LUTZ, FLA., (November 5, 2021)
– St. Joseph’s Hospital-North is performing TransCarotid Artery Revascularizations (TCAR), an innovative surgical procedure that is less invasive for patients with carotid artery disease. Carotid arteries are the blood vessels on the side of the neck. The disease happens when fatty, waxy buildups clog these arteries. The buildup can restrict blood flow to the brain.
Any repair of the carotid artery carries some stroke risk during the procedure itself. TCAR is specifically designed to help minimize stroke risk by keeping potential stroke particles away from the brain during the procedure.
TCAR is considered an excellent alternative to the carotid endarterectomy, another type of carotid artery surgery.
“TCAR is not as high risk for stroke, it is a newer platform for major surgery,” said Alicia Allen, St. Joseph’s Hospital-North manager of interventional services.

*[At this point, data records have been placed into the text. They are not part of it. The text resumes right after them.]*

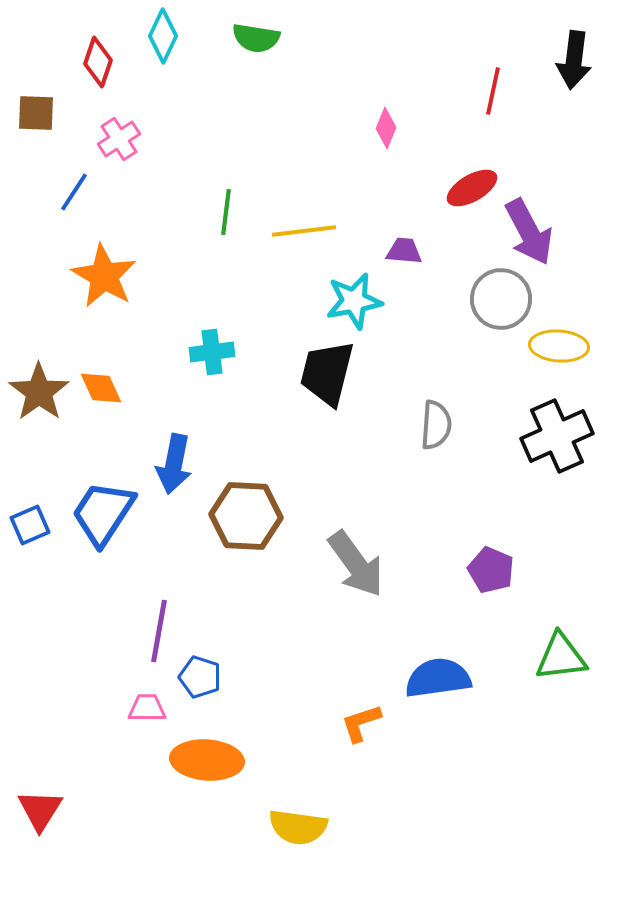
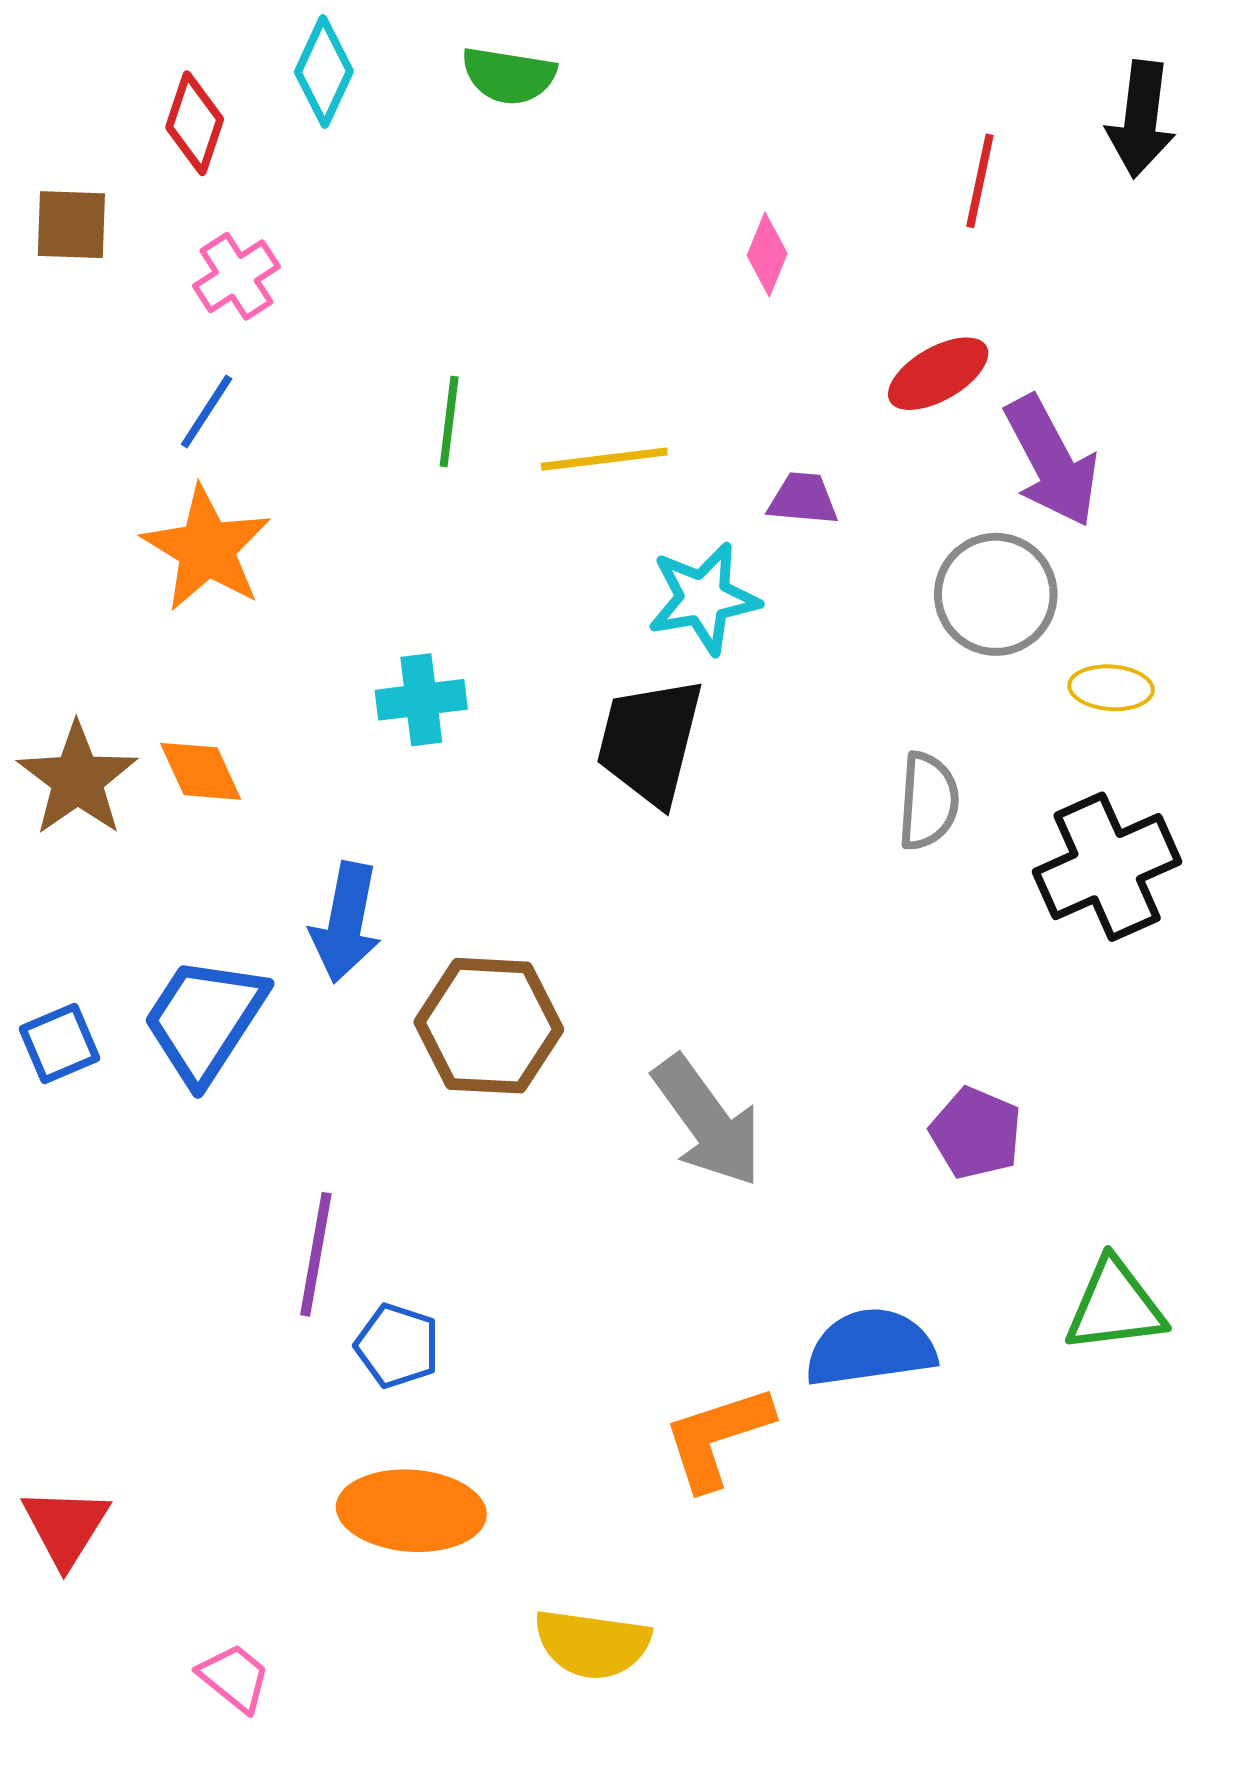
blue line: (74, 192) -> (207, 411), moved
yellow ellipse: (559, 346) -> (1111, 688), size x0.7
gray semicircle: (436, 425) -> (928, 801), moved
pink trapezoid: (147, 708) -> (234, 1678), moved, turned 39
orange L-shape: (361, 723) -> (717, 1437), size x1.4
red triangle: (40, 810) -> (65, 1527), moved

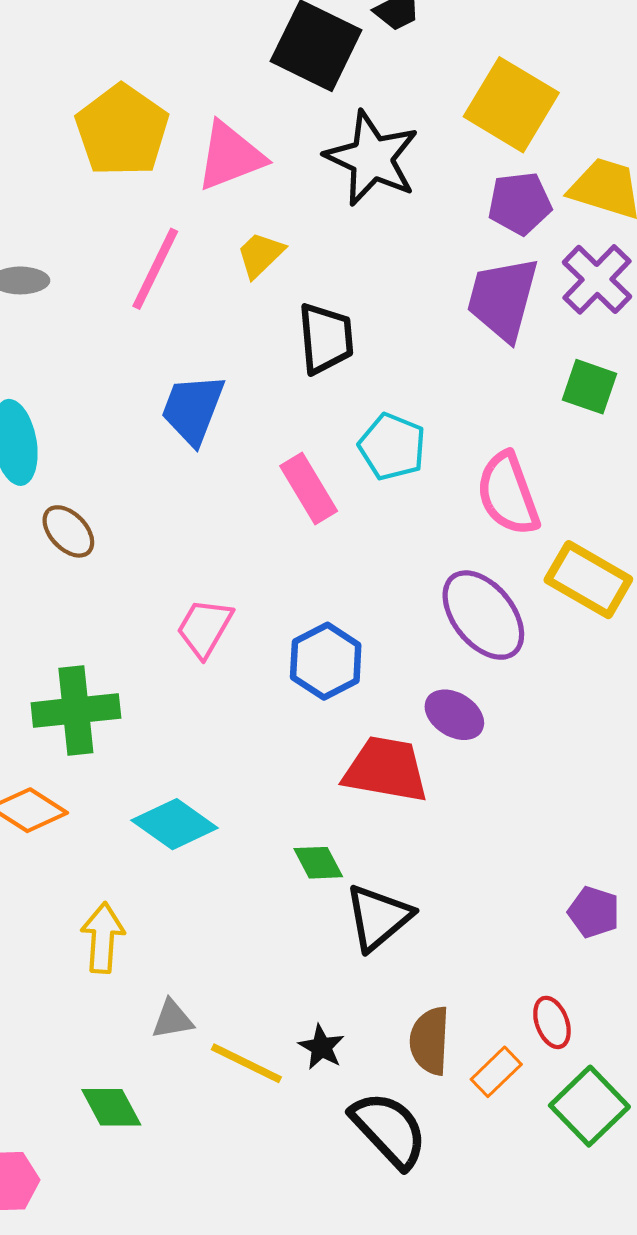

Dr. Brandt Jones, a vascular surgeon, who performed the first several TCARs at St. Joseph’s Hospital-North points out other advantages in addition to a lesser chance of stroke.
“It can also prevent injury to nerves, complications related to post-surgical swelling and there is less of a risk for cardiovascular side effects,” Dr. Jones said. “The surgery is also more cosmetically appealing. The incision is significantly smaller and that can make a big difference for some people.”
In a TCAR, the surgeon makes a small incision at the neckline just above the collarbone. The surgeon than places a sheath, a small tube, directly into the carotid artery and connects the sheath to an external flow reversal system that temporarily reduces the chance that stroke particles can infiltrate the brain.
Blood travels through a filter system outside the body and the filtered blood is returned to the body through a sheath in the femoral vein in the thigh. The surgical team implants a stent in the carotid to treat the narrowing of the artery. A stent is a tiny tube to open a blocked passageway.
TCAR can also reduce the time required to perform the procedure and the amount of time a patient needs to spend recovering in the hospital.
“TCAR is a new procedure but it’s a very important advancement in how carotid stenosis and carotid blockages are treated to try and prevent strokes or treat the aftermath of strokes,” said Dr. Mark Vaaler, chief medical officer of St. Joseph’s Hospital-North. “It is something we are excited to offer at St. Joseph’s Hospital-North so that our community members don’t have to travel to distant places to get this.”
In BayCare, six other hospitals along with St. Joseph’s Hospital-North are currently performing TCAR: Mease Countryside Hospital in Safety Harbor, Morton Plant Hospital in Clearwater, Morton Plant North Bay Hospital in New Port Richey, St. Anthony’s Hospital in St. Petersburg, St. Joseph’s Hospital in Tampa and Winter Haven Hospital.